The letter panned diversity, equity and inclusion initiatives, describing them as discriminatory practices aimed at “smuggling racial stereotypes and explicit race-consciousness into everyday training, programming, and discipline.” The guidance threatened to pull federal funding from colleges that didn’t comply with the Education Department’s interpretation of civil rights law. 

At least two lawsuits have challenged the legality of the guidance, arguing that the letter is unconstitutionally vague, undermines academic freedom and violates free speech rights. 

The plaintiffs and other critics have pointed out that the 2023 Supreme Court decision only touched on admissions. 

“OCR’s letter goes beyond that in a way that is simply off-base, encompassing virtually all programs at schools and universities, including race-neutral policies,” researchers at The Century Foundation, a left-leaning think tank, said in a post this week. 

Both The Century Foundation and some legal scholars have cautioned colleges to not overly comply with the letter.

“It is important to ensure that educational policy is not changed based on a letter that oversteps legal boundaries,” Liliana Garces, an educational leadership and policy professor at the University of Texas at Austin, wrote in a February op-ed for The Chronicle for Education.

Two weeks later after the Education Department issued the Dear Colleague letter — amid widespread outcry — the agency appeared to walk back some of the most contested provisions of the guidance in a Q&A. 

For instance, the Education Department said using words like “diversity,” “equity,” and “inclusion” would not necessarily mean colleges are violating civil rights law. The agency also noted that it doesn’t have the power to control classroom instruction. 

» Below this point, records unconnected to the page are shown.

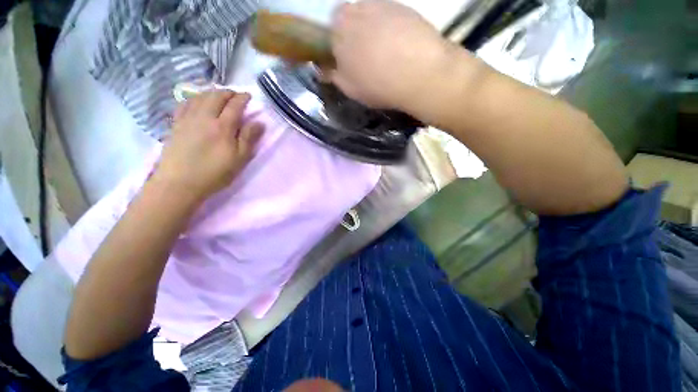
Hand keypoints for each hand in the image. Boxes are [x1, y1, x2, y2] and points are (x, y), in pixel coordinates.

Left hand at [154, 90, 263, 201]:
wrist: (180, 183)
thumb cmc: (215, 172)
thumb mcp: (239, 159)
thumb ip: (249, 138)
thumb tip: (259, 122)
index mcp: (223, 126)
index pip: (235, 105)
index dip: (243, 98)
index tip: (249, 96)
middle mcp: (204, 117)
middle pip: (216, 96)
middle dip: (228, 93)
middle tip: (235, 95)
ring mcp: (187, 119)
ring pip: (200, 97)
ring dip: (212, 93)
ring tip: (219, 95)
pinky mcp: (176, 124)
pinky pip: (185, 104)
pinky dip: (194, 98)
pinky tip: (197, 101)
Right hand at [329, 0, 450, 110]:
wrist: (419, 73)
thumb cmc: (378, 84)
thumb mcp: (350, 88)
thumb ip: (334, 76)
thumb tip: (326, 69)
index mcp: (338, 30)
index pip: (329, 31)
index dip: (337, 45)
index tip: (346, 59)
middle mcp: (356, 9)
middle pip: (349, 18)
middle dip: (353, 34)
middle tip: (366, 56)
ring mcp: (381, 4)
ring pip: (369, 15)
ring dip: (372, 29)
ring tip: (385, 52)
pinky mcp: (403, 6)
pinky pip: (389, 15)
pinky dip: (390, 27)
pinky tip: (399, 45)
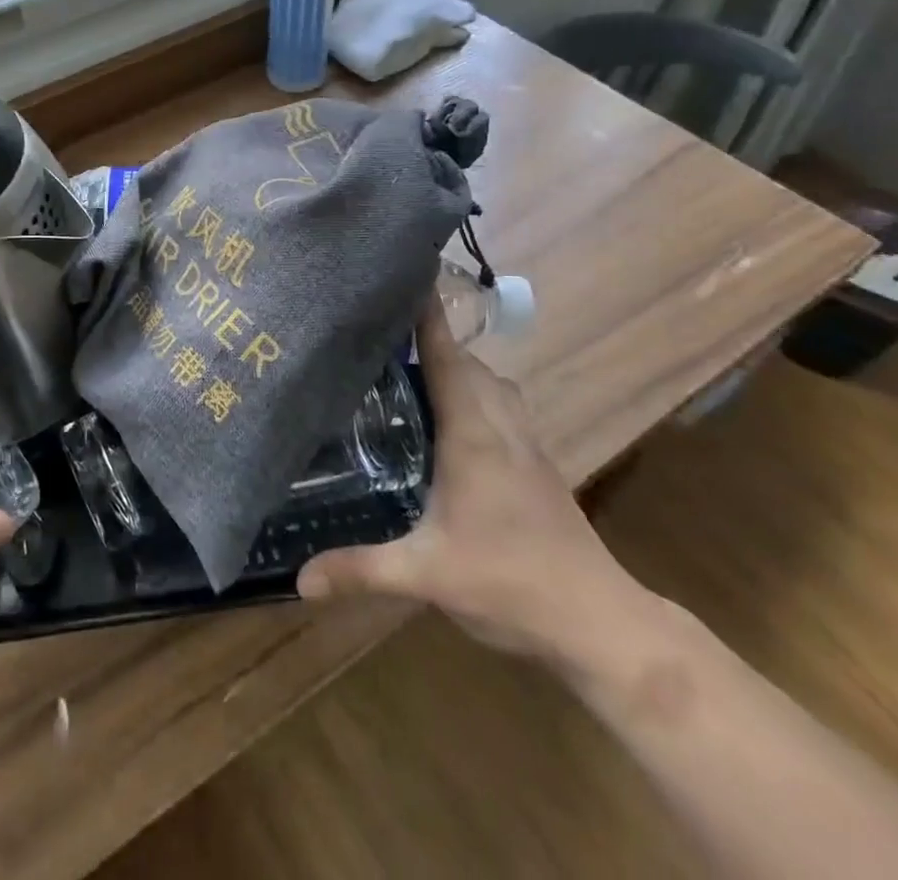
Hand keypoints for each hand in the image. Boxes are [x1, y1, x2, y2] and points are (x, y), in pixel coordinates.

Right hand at [297, 297, 647, 664]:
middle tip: (378, 334)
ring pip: (490, 381)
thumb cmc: (510, 583)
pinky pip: (502, 405)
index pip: (444, 356)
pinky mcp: (538, 463)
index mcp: (472, 432)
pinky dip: (475, 391)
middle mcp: (500, 424)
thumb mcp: (425, 576)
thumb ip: (360, 570)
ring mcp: (525, 443)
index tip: (403, 274)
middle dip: (428, 339)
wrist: (599, 622)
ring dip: (456, 366)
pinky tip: (452, 420)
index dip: (425, 315)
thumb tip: (298, 579)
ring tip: (410, 373)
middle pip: (465, 361)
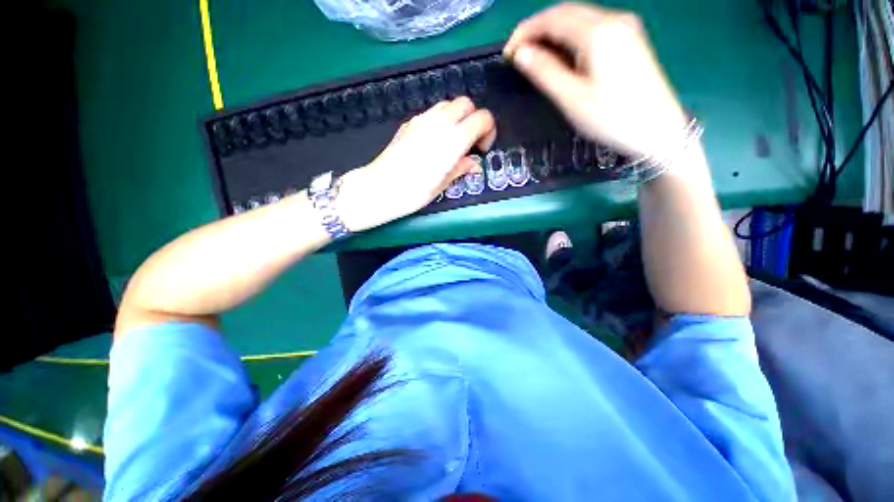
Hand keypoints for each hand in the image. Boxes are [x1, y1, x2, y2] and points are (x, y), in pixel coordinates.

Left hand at [337, 97, 495, 231]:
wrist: (379, 189)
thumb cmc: (413, 192)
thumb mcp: (442, 184)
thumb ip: (461, 168)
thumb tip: (473, 164)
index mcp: (453, 139)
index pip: (482, 118)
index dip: (488, 131)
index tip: (482, 149)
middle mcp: (439, 122)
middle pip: (466, 104)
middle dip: (474, 120)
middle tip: (470, 143)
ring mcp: (421, 120)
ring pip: (448, 104)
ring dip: (457, 118)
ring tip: (452, 141)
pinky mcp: (408, 123)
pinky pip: (431, 113)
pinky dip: (440, 121)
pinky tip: (434, 141)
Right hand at [504, 3, 689, 159]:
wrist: (657, 130)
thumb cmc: (612, 118)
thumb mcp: (572, 98)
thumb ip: (545, 72)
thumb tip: (521, 54)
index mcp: (598, 32)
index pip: (552, 18)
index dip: (525, 32)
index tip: (508, 54)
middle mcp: (613, 20)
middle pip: (566, 12)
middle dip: (537, 29)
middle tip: (518, 55)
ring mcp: (625, 27)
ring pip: (579, 18)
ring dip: (553, 33)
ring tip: (535, 58)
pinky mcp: (629, 39)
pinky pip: (592, 28)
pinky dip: (570, 37)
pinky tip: (561, 56)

Yet the American Federation of Teachers, one of the groups suing over the guidance, said the Q&A only made the letter “murkier.”

The Education Department's new round of investigations also follow dramatic cuts at the agency, which eliminated nearly half its workforce through mass firings and voluntary buyouts. Department leaders concentrated many of the cuts in OCR, the very division responsible for carrying out the new civil rights investigations.